* [EXERCISE OBJECTIVE]: An exact copy of all the records is the expected answer.

########################################

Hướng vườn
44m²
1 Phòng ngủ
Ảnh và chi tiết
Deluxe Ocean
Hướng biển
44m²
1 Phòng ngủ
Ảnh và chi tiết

########################################

* [ANSWER SPACE]:
Hướng vườn
44m²
1 Phòng ngủ
Ảnh và chi tiết
Deluxe Ocean
Hướng biển
44m²
1 Phòng ngủ
Ảnh và chi tiết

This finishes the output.